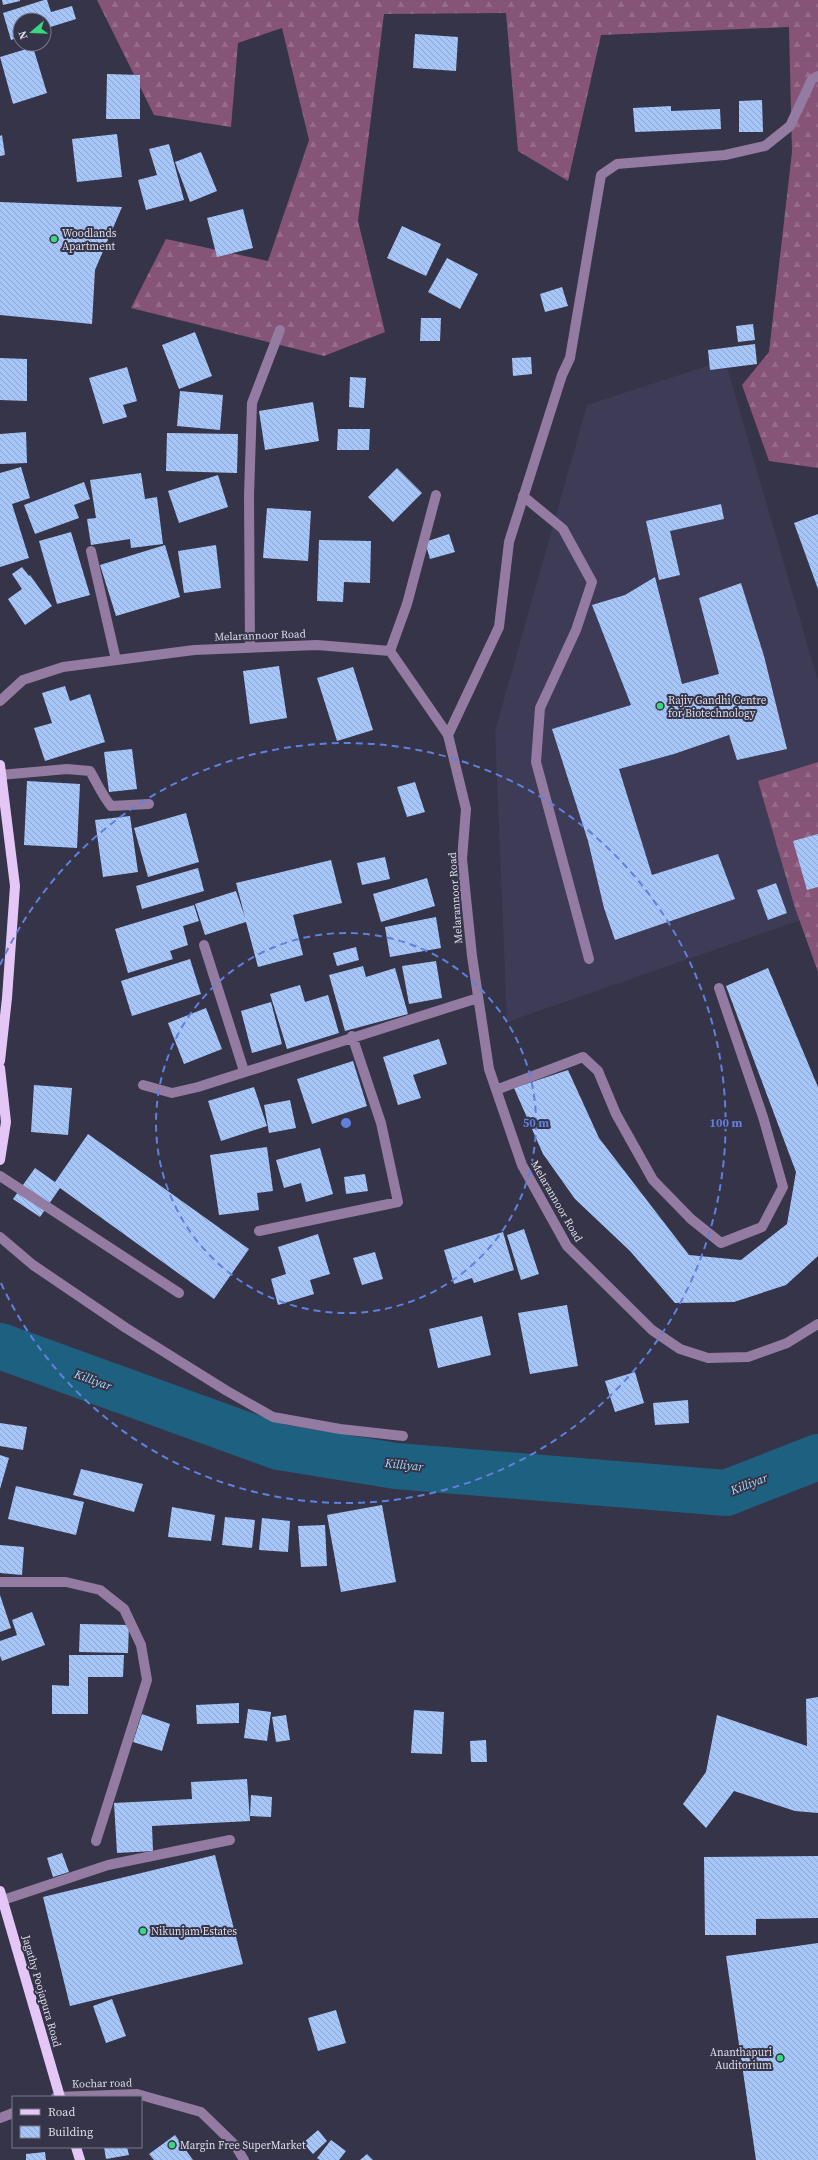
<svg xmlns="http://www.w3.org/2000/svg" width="818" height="2160" font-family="'Source Serif 4',serif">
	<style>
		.built { fill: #3d3b56 }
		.forest { fill: url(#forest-firs) }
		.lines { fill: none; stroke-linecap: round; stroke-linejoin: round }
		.river { stroke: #1e607f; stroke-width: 46 }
		.building { fill: url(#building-back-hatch) }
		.minor { stroke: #937ba1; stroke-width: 10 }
		.major { stroke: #e5c7f7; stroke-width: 10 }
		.ring { fill: none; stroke: #6080de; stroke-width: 2; stroke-dasharray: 7 5 }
		.poi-dot { fill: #39d87f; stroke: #353448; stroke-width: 1.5 }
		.labels { text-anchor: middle; stroke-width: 4; stroke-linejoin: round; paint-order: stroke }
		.poi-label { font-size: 11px; fill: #dddde9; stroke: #353448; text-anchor: start }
		.street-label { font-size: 11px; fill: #dddde9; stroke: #353448 }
		.water-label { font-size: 12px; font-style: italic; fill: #a6daf7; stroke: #353448 }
		.centre { fill: #6080de; stroke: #353448; stroke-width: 2 }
		.ring-label { font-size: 12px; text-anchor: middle; font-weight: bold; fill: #6080de; stroke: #353448; stroke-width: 4; stroke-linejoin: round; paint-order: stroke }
	</style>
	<defs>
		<pattern id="forest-firs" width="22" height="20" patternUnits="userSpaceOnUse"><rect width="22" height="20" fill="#865477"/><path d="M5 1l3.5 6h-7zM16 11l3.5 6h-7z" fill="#976c8a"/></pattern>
		<pattern id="building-back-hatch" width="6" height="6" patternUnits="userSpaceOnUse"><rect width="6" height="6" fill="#a6c6fa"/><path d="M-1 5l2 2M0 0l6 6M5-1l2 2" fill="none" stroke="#8da5cd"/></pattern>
	</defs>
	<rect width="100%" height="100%" fill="#353448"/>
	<!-- built -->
	<path class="built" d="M 725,360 L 818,681 L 818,914 L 507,1022 L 495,731 L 587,405 Z"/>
	<!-- forest -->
	<path class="forest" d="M 97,0 L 818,0 L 818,468 L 769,461 L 742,385 L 769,352 L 792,152 L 789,27 L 601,35 L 568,181 L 518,151 L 506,13 L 384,14 L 358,221 L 385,332 L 324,356 L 131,308 L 166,239 L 268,261 L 309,140 L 282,28 L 238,43 L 231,127 L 154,115 Z
		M 818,762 L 818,972 L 795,908 L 758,781 Z"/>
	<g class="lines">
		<!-- river -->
		<path class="river" d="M 0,1346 L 279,1447 L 396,1466 L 726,1493 L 818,1457"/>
	</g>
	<!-- building -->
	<path class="building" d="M 2,0 L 20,0 L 20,1 L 3,5 Z
		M 44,0 L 47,0 L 51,12 L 72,6 L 76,19 L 44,29 L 44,20 L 20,20 L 20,37 L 11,40 L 3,13 Z
		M 415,34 L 458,37 L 456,71 L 413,68 Z
		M 33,47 L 47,93 L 13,104 L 0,57 Z
		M 107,74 L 140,75 L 140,119 L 106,119 Z
		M 762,100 L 763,132 L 739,132 L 739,101 Z
		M 671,106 L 671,111 L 720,109 L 721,129 L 635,132 L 633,108 Z
		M 117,134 L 122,177 L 77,182 L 72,139 Z
		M 2,135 L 5,155 L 0,156 L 0,136 Z
		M 169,144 L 184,200 L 146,210 L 138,180 L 157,175 L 149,149 Z
		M 201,152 L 217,191 L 190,202 L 175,162 Z
		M 0,202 L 122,207 L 95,270 L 92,324 L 0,315 Z
		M 243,209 L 253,248 L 217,257 L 207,218 Z
		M 402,226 L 441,244 L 426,276 L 387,258 Z
		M 447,258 L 478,274 L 460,309 L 428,292 Z
		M 562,287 L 568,306 L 545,312 L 540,294 Z
		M 421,318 L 441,318 L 440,341 L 420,341 Z
		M 753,324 L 755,340 L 738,342 L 736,326 Z
		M 195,332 L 212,376 L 179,389 L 162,345 Z
		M 755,344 L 757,364 L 710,370 L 708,350 Z
		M 531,357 L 532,374 L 513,376 L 512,358 Z
		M 0,358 L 27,359 L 27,401 L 0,400 Z
		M 127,367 L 137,401 L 123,405 L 127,417 L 103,424 L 89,378 Z
		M 350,377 L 366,378 L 364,408 L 349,407 Z
		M 180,391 L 223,395 L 220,430 L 177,426 Z
		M 313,402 L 319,441 L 265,450 L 259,411 Z
		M 338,429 L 370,429 L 369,450 L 337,450 Z
		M 26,432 L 27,463 L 0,464 L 0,434 Z
		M 167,433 L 238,434 L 237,473 L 166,471 Z
		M 21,467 L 30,498 L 12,504 L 29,558 L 0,567 L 0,473 Z
		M 397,468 L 422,493 L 393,522 L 368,497 Z
		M 141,473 L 145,499 L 157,497 L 163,544 L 131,548 L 130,539 L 91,545 L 87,519 L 96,518 L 90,480 Z
		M 218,475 L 228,507 L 179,523 L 168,491 Z
		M 84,482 L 90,499 L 74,505 L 79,518 L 35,534 L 24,505 Z
		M 721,504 L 724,519 L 670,531 L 680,575 L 659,580 L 646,521 Z
		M 267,508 L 311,511 L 308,561 L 263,558 Z
		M 818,514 L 818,589 L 794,523 Z
		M 71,532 L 90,595 L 57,604 L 39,541 Z
		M 449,534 L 455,552 L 430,559 L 425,542 Z
		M 319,540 L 371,541 L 370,583 L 344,582 L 343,602 L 317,601 Z
		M 165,545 L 180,597 L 116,616 L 100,565 Z
		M 216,545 L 221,588 L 184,593 L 178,551 Z
		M 22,567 L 29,576 L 30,575 L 52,606 L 25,625 L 8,599 L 22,589 L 12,574 Z
		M 655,577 L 682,684 L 719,674 L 699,598 L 741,583 L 764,656 L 787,749 L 737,760 L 729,735 L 674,754 L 619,769 L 652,875 L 718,854 L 735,899 L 615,940 L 604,908 L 588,841 L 552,729 L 631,705 L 592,605 L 625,595 Z
		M 279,666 L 287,718 L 250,724 L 243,671 Z
		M 353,667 L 373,730 L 337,741 L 317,678 Z
		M 65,686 L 70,701 L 90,694 L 105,742 L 45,761 L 34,728 L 52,723 L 42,693 Z
		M 132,749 L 137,789 L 109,792 L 104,752 Z
		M 27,781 L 80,784 L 77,848 L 24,845 Z
		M 415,782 L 425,812 L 407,817 L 397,787 Z
		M 186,813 L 199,862 L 148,877 L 134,828 Z
		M 130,816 L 138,872 L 103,877 L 95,820 Z
		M 818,834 L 818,887 L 807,890 L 793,841 Z
		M 385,857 L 390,879 L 362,885 L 357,863 Z
		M 331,860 L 342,903 L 293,915 L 303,955 L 258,967 L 246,922 L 205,935 L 195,904 L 236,891 L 245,917 L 236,883 Z
		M 198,868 L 204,891 L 142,909 L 136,886 Z
		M 427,878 L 435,906 L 381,922 L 373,894 Z
		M 776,883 L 787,913 L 768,920 L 757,890 Z
		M 194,905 L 199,921 L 183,926 L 188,945 L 170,951 L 173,959 L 128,973 L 115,929 Z
		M 436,917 L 441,948 L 390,957 L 385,927 Z
		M 356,947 L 359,960 L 337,966 L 333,953 Z
		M 190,959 L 201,994 L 132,1016 L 121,981 Z
		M 436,961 L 442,998 L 409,1004 L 402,966 Z
		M 363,966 L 366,977 L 395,968 L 408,1014 L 345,1031 L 329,975 Z
		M 768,968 L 818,1087 L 818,1256 L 786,1285 L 734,1302 L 675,1303 L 630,1251 L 575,1199 L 543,1154 L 514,1088 L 568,1070 L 599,1138 L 689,1255 L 741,1260 L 787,1224 L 796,1172 L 726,986 Z
		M 300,985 L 305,1002 L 328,995 L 339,1033 L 287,1049 L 270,994 Z
		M 271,1002 L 282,1044 L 252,1053 L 241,1011 Z
		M 206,1008 L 222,1049 L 184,1064 L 168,1023 Z
		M 439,1039 L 447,1064 L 413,1075 L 421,1098 L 398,1105 L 383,1057 Z
		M 353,1061 L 367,1106 L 312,1124 L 297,1079 Z
		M 34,1085 L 72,1088 L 68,1135 L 31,1132 Z
		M 254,1087 L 267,1126 L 221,1141 L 208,1101 Z
		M 290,1100 L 296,1128 L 269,1133 L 264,1105 Z
		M 88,1134 L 249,1249 L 214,1299 L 60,1188 L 40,1217 L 13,1199 L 35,1168 L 55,1182 Z
		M 267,1147 L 273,1191 L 257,1193 L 259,1210 L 219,1215 L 210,1155 Z
		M 320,1148 L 333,1194 L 306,1202 L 301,1183 L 284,1188 L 276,1160 Z
		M 365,1174 L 368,1191 L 346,1194 L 344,1177 Z
		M 524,1229 L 539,1274 L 521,1280 L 507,1235 Z
		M 503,1232 L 514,1270 L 474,1283 L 472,1278 L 454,1284 L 444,1250 Z
		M 318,1234 L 330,1274 L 310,1280 L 314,1294 L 278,1305 L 271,1279 L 286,1274 L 278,1247 Z
		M 375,1252 L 383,1279 L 362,1285 L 353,1258 Z
		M 567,1305 L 578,1366 L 530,1374 L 518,1313 Z
		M 482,1316 L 491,1355 L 438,1368 L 429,1329 Z
		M 635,1372 L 644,1403 L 615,1412 L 605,1381 Z
		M 688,1400 L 689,1423 L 655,1425 L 653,1403 Z
		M 0,1423 L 27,1427 L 23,1450 L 0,1446 Z
		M 0,1455 L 9,1458 L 0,1489 Z
		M 81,1469 L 143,1484 L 134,1512 L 73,1495 Z
		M 16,1486 L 84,1502 L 76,1535 L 8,1519 Z
		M 382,1505 L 396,1582 L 341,1592 L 327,1515 Z
		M 172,1507 L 215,1515 L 211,1541 L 168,1537 Z
		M 225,1517 L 255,1520 L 252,1548 L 222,1545 Z
		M 262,1518 L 290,1521 L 288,1552 L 259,1550 Z
		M 325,1525 L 327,1566 L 301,1567 L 298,1526 Z
		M 0,1545 L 24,1547 L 22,1575 L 0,1573 Z
		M 0,1595 L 11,1628 L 0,1632 Z
		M 32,1612 L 45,1645 L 2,1661 L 0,1656 L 0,1641 L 17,1635 L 12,1620 Z
		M 80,1624 L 129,1625 L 128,1653 L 79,1652 Z
		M 69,1655 L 124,1655 L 123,1677 L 88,1677 L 88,1714 L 52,1714 L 52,1685 L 69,1686 Z
		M 818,1697 L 818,1813 L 795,1811 L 734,1791 L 706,1828 L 683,1804 L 706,1772 L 717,1715 L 807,1746 L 806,1699 Z
		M 239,1703 L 239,1723 L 197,1724 L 196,1705 Z
		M 248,1709 L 271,1712 L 267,1741 L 244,1738 Z
		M 414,1710 L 444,1712 L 442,1754 L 411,1753 Z
		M 142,1714 L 170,1724 L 162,1751 L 133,1742 Z
		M 286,1715 L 290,1740 L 276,1742 L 272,1717 Z
		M 486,1740 L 487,1762 L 471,1762 L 470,1741 Z
		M 247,1779 L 250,1821 L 152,1826 L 153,1851 L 117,1853 L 114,1803 L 192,1799 L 191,1782 Z
		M 251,1795 L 272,1797 L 271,1817 L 250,1816 Z
		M 62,1853 L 69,1872 L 53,1877 L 47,1858 Z
		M 215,1855 L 243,1964 L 70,2006 L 43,1897 Z
		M 818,1856 L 818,1918 L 756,1919 L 756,1935 L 705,1935 L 704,1857 Z
		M 818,1943 L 818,2160 L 756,2160 L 726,1956 Z
		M 112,1999 L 126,2036 L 106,2043 L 93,2006 Z
		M 336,2010 L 346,2043 L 318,2051 L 308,2018 Z
		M 318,2130 L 327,2141 L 313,2154 L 303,2143 Z
		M 175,2135 L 193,2160 L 154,2160 L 149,2154 Z
		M 331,2140 L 346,2151 L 339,2160 L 320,2160 L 317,2158 Z
		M 104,2147 L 127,2147 L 129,2155 L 106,2159 Z
		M 45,2152 L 46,2160 L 26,2160 L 26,2154 Z
		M 367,2154 L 373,2160 L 360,2160 Z"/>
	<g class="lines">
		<!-- minor -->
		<path class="minor" d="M 523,496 L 563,529 L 592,582 L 576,630 L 540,708 L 536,762 L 589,959
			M 91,551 L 116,660
			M 250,647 L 249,496 L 252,403 L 280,330
			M 390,651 L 407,604 L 436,495
			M 0,701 L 23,680 L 63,667 L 194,650 L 317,645 L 390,651 L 448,735 L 466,809 L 462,859 L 472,956 L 489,1069 L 522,1165 L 567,1246 L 652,1330 L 680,1349 L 708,1358 L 748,1357 L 787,1343 L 818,1324
			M 448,735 L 499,627 L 509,542 L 562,375 L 570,358 L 601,175 L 617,164 L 725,155 L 765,146 L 790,126 L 812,79 L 818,76
			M 0,775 L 67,769 L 90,771 C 97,783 102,795 111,806 L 149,804
			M 204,945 L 244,1071
			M 143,1085 L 172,1093 L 198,1087 L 478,998
			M 496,1090 L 583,1057 L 598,1071 L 616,1114 L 653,1180 L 691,1219 L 721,1243 L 762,1227 L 783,1187 L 763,1117 L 719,988
			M 0,1176 L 179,1293
			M 259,1231 L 398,1202 L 381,1123 L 352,1036
			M 0,1237 L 33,1265 L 126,1328 L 227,1391 L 273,1417 L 340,1429 L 403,1436
			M 0,1582 L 66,1582 L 100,1590 L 124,1609 L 141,1645 L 147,1680 L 96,1841
			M 3,1900 L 108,1865 L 230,1840
			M 56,2097 L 137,2094 L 201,2112 L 235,2145 L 244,2160
			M 0,2118 L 13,2113"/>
		<!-- major -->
		<path class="major" d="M 0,765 L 15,886 L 7,998 L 0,1061
			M 0,1068 L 6,1122 L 0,1160
			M 0,1891 L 60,2097
			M 76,2147 L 80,2160"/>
	</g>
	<!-- distance rings -->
	<g class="ring">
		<circle cx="346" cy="1123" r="190"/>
		<path d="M0 965A380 380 0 1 1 0 1281"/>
	</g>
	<!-- markers -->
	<g class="poi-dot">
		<circle cx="54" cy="239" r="4"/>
		<circle cx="660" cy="706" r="4"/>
		<circle cx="143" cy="1931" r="4"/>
		<circle cx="780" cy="2058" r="4"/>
		<circle cx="172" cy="2145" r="4"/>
	</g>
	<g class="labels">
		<!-- poi labels -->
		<g class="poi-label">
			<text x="62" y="237">Woodlands<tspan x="62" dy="13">Apartment</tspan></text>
			<text x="668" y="704">Rajiv Gandhi Centre<tspan x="668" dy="13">for Biotechnology</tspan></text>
			<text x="151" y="1935">Nikunjam Estates</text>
			<text x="772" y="2056" text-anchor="end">Ananthapuri<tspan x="772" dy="13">Auditorium</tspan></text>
			<text x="180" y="2149">Margin Free SuperMarket</text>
		</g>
		<!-- street labels -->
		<g class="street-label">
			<text transform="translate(260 635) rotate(-2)" y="4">Melarannoor Road</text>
			<text transform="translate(455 898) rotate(-94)" y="4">Melarannoor Road</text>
			<text transform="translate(557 1201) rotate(60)" y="4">Melarannoor Road</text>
			<text transform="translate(42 1991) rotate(74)" y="4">Jagathy Poojapura Road</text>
			<text transform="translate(102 2083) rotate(-1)" y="4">Kochar road</text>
		</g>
		<!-- water labels -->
		<g class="water-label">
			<text transform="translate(93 1380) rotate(20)" y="4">Killiyar</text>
			<text transform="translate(404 1465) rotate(6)" y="4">Killiyar</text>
			<text transform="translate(749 1484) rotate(-21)" y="4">Killiyar</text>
		</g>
	</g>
	<circle cx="346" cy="1123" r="6" class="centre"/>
	<g class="ring-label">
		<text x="536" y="1127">50 m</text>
		<text x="726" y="1127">100 m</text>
	</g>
	<!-- legend -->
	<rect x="12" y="2096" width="130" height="52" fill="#353448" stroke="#787888"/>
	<rect x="20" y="2109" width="20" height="6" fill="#e5c7f7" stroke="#787888"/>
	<text x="48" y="2116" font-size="12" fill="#dddde9">Road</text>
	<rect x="20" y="2126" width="20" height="12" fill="url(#building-back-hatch)" stroke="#787888"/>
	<text x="48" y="2136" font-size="12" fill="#dddde9">Building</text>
	<!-- north arrow -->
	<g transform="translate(32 32) rotate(251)"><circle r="19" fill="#353448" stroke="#787888"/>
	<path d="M0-3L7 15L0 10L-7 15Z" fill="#39d87f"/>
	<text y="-6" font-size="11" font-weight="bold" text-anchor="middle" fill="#dddde9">N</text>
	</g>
</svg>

:::

### WHAT IS BEING ASKED
Your answer should consist only of the lines above between the line holding "M 313,402 L 319,441 L 265,450 L 259,411 Z" and the line holding "M 768,968 L", inclusive, each transcribed exactly.

### WRITTEN ANSWER
		M 313,402 L 319,441 L 265,450 L 259,411 Z
		M 338,429 L 370,429 L 369,450 L 337,450 Z
		M 26,432 L 27,463 L 0,464 L 0,434 Z
		M 167,433 L 238,434 L 237,473 L 166,471 Z
		M 21,467 L 30,498 L 12,504 L 29,558 L 0,567 L 0,473 Z
		M 397,468 L 422,493 L 393,522 L 368,497 Z
		M 141,473 L 145,499 L 157,497 L 163,544 L 131,548 L 130,539 L 91,545 L 87,519 L 96,518 L 90,480 Z
		M 218,475 L 228,507 L 179,523 L 168,491 Z
		M 84,482 L 90,499 L 74,505 L 79,518 L 35,534 L 24,505 Z
		M 721,504 L 724,519 L 670,531 L 680,575 L 659,580 L 646,521 Z
		M 267,508 L 311,511 L 308,561 L 263,558 Z
		M 818,514 L 818,589 L 794,523 Z
		M 71,532 L 90,595 L 57,604 L 39,541 Z
		M 449,534 L 455,552 L 430,559 L 425,542 Z
		M 319,540 L 371,541 L 370,583 L 344,582 L 343,602 L 317,601 Z
		M 165,545 L 180,597 L 116,616 L 100,565 Z
		M 216,545 L 221,588 L 184,593 L 178,551 Z
		M 22,567 L 29,576 L 30,575 L 52,606 L 25,625 L 8,599 L 22,589 L 12,574 Z
		M 655,577 L 682,684 L 719,674 L 699,598 L 741,583 L 764,656 L 787,749 L 737,760 L 729,735 L 674,754 L 619,769 L 652,875 L 718,854 L 735,899 L 615,940 L 604,908 L 588,841 L 552,729 L 631,705 L 592,605 L 625,595 Z
		M 279,666 L 287,718 L 250,724 L 243,671 Z
		M 353,667 L 373,730 L 337,741 L 317,678 Z
		M 65,686 L 70,701 L 90,694 L 105,742 L 45,761 L 34,728 L 52,723 L 42,693 Z
		M 132,749 L 137,789 L 109,792 L 104,752 Z
		M 27,781 L 80,784 L 77,848 L 24,845 Z
		M 415,782 L 425,812 L 407,817 L 397,787 Z
		M 186,813 L 199,862 L 148,877 L 134,828 Z
		M 130,816 L 138,872 L 103,877 L 95,820 Z
		M 818,834 L 818,887 L 807,890 L 793,841 Z
		M 385,857 L 390,879 L 362,885 L 357,863 Z
		M 331,860 L 342,903 L 293,915 L 303,955 L 258,967 L 246,922 L 205,935 L 195,904 L 236,891 L 245,917 L 236,883 Z
		M 198,868 L 204,891 L 142,909 L 136,886 Z
		M 427,878 L 435,906 L 381,922 L 373,894 Z
		M 776,883 L 787,913 L 768,920 L 757,890 Z
		M 194,905 L 199,921 L 183,926 L 188,945 L 170,951 L 173,959 L 128,973 L 115,929 Z
		M 436,917 L 441,948 L 390,957 L 385,927 Z
		M 356,947 L 359,960 L 337,966 L 333,953 Z
		M 190,959 L 201,994 L 132,1016 L 121,981 Z
		M 436,961 L 442,998 L 409,1004 L 402,966 Z
		M 363,966 L 366,977 L 395,968 L 408,1014 L 345,1031 L 329,975 Z
		M 768,968 L 818,1087 L 818,1256 L 786,1285 L 734,1302 L 675,1303 L 630,1251 L 575,1199 L 543,1154 L 514,1088 L 568,1070 L 599,1138 L 689,1255 L 741,1260 L 787,1224 L 796,1172 L 726,986 Z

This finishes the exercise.